The process of how the collective bargaining language may be put into the budget is important because it was the process of passing the bill the first time around that generated the lawsuits that have so far kept the law from taking effect.

In order to pass the bill in March, the Senate called a special committee meeting with roughly two hours’ notice so it could amend the bill to take out spending items that required a higher quorum to be present.

The Senate couldn’t meet the higher 20-member quorum because all 14 Democrats had fled to Illinois in protest.

Once the bill was amended, the Senate passed it and the Assembly followed suit the next day. The Assembly had previously passed the more expansive version of the bill following a 61-hour filibuster by Democrats. Walker signed the stripped-down version into law on March 11.

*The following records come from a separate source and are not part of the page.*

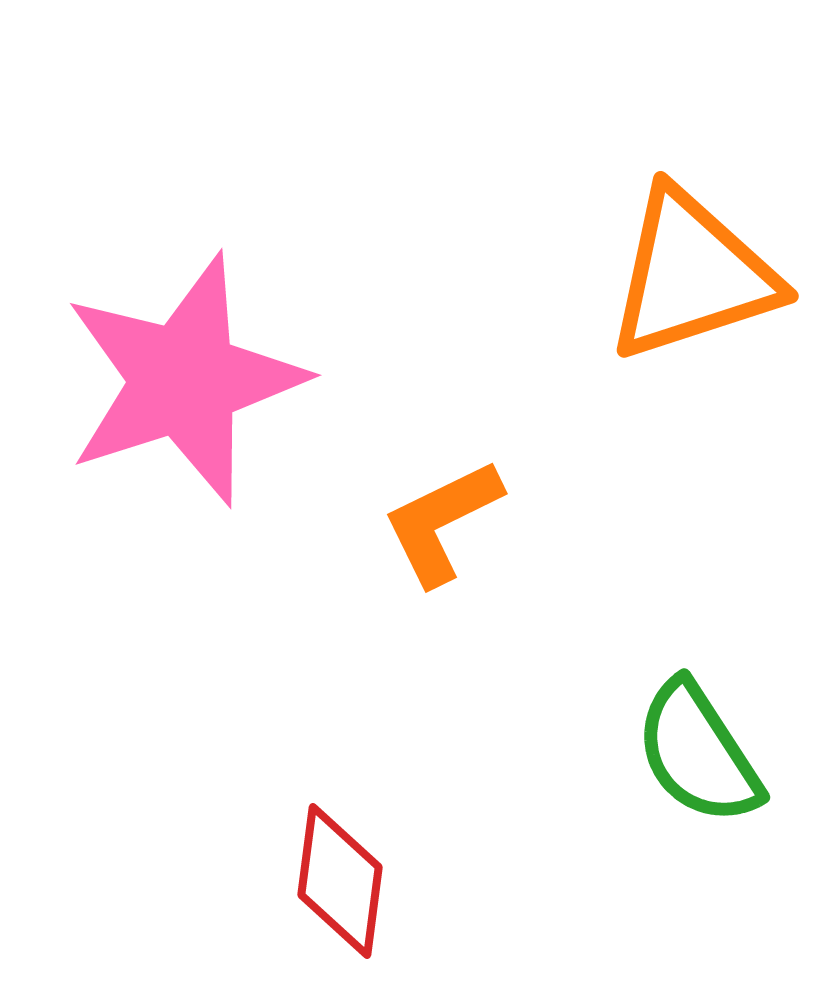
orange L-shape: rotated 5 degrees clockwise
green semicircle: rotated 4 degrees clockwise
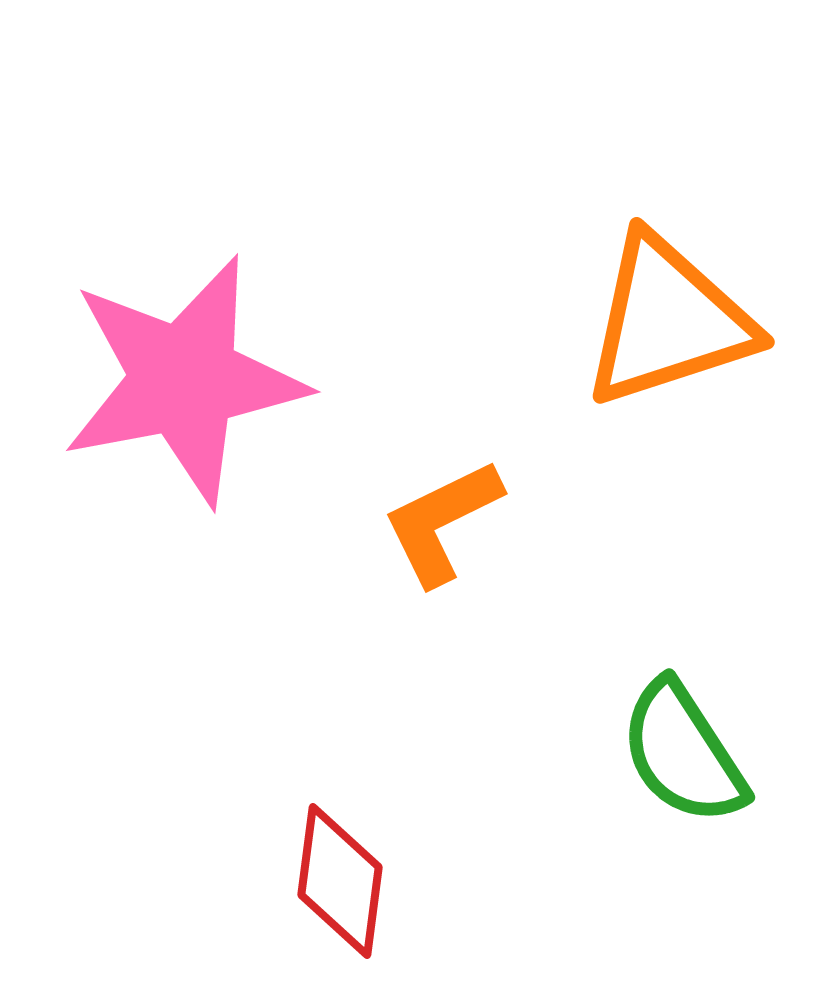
orange triangle: moved 24 px left, 46 px down
pink star: rotated 7 degrees clockwise
green semicircle: moved 15 px left
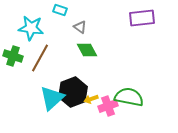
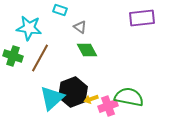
cyan star: moved 2 px left
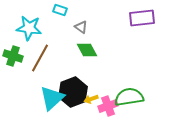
gray triangle: moved 1 px right
green semicircle: rotated 20 degrees counterclockwise
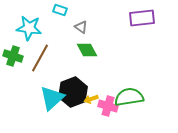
pink cross: rotated 36 degrees clockwise
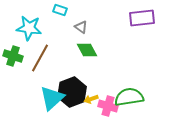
black hexagon: moved 1 px left
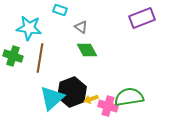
purple rectangle: rotated 15 degrees counterclockwise
brown line: rotated 20 degrees counterclockwise
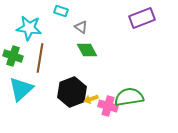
cyan rectangle: moved 1 px right, 1 px down
cyan triangle: moved 31 px left, 9 px up
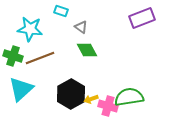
cyan star: moved 1 px right, 1 px down
brown line: rotated 60 degrees clockwise
black hexagon: moved 1 px left, 2 px down; rotated 8 degrees counterclockwise
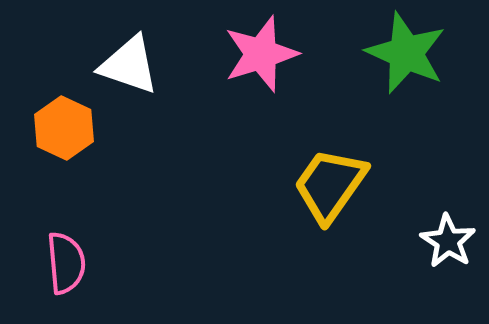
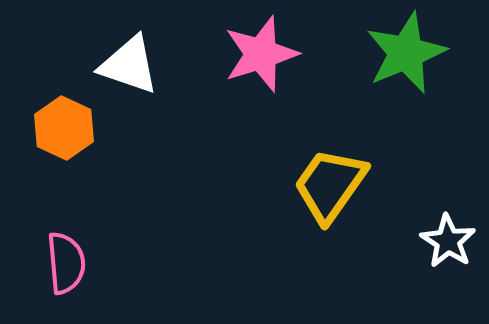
green star: rotated 26 degrees clockwise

But Dane County Circuit Judge Maryann Sumi put enactment of the law on hold while she determines whether the open meetings law was violated since just two hours’ notice was given of the meeting that changed the bill, instead of the usual 24 hours’ notice. The lawsuit filed by Democratic Dane County District Attorney Ismael Ozanne also argues that the bill passed illegally because it should have been subject to the higher quorum requirement.

Sumi isn’t likely to rule until at least after May 23, the last deadline for filings in the case. Sumi said earlier that the lawsuits could be resolved if the Legislature simply passed the bill again, something lawmakers have been hesitant to do hoping the Supreme Court would rule in their favor first.

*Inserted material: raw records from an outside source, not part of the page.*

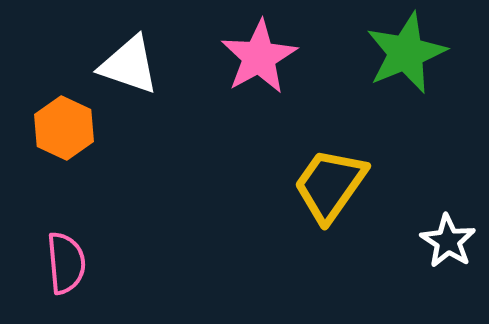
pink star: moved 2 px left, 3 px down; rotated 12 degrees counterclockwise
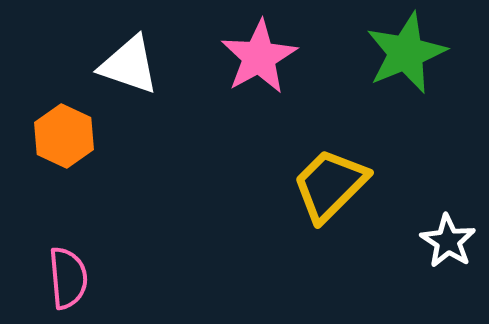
orange hexagon: moved 8 px down
yellow trapezoid: rotated 10 degrees clockwise
pink semicircle: moved 2 px right, 15 px down
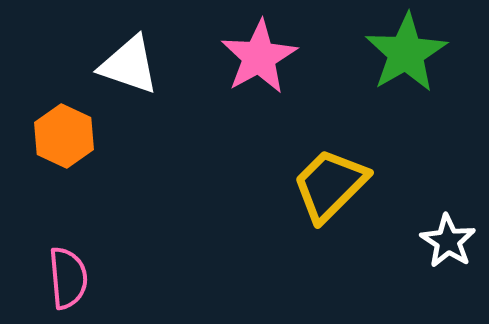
green star: rotated 8 degrees counterclockwise
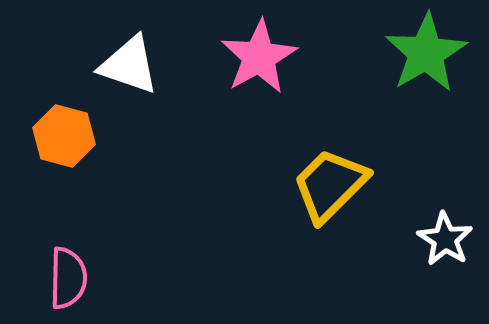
green star: moved 20 px right
orange hexagon: rotated 10 degrees counterclockwise
white star: moved 3 px left, 2 px up
pink semicircle: rotated 6 degrees clockwise
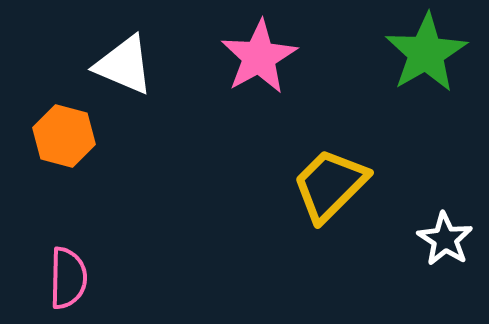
white triangle: moved 5 px left; rotated 4 degrees clockwise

The state Justice Department asked the Supreme Court in April to take the case from Sumi. The agency wants the court to lift Sumi’s injunction while the justices consider the case and ultimately rule that she had no authority to block the law from taking effect.

While the Supreme Court didn’t say in its order Wednesday that it would take the case, it asked both sides to respond to the substance of the arguments made by the Justice Department.

Associated Press writer Todd Richmond contributed to this story.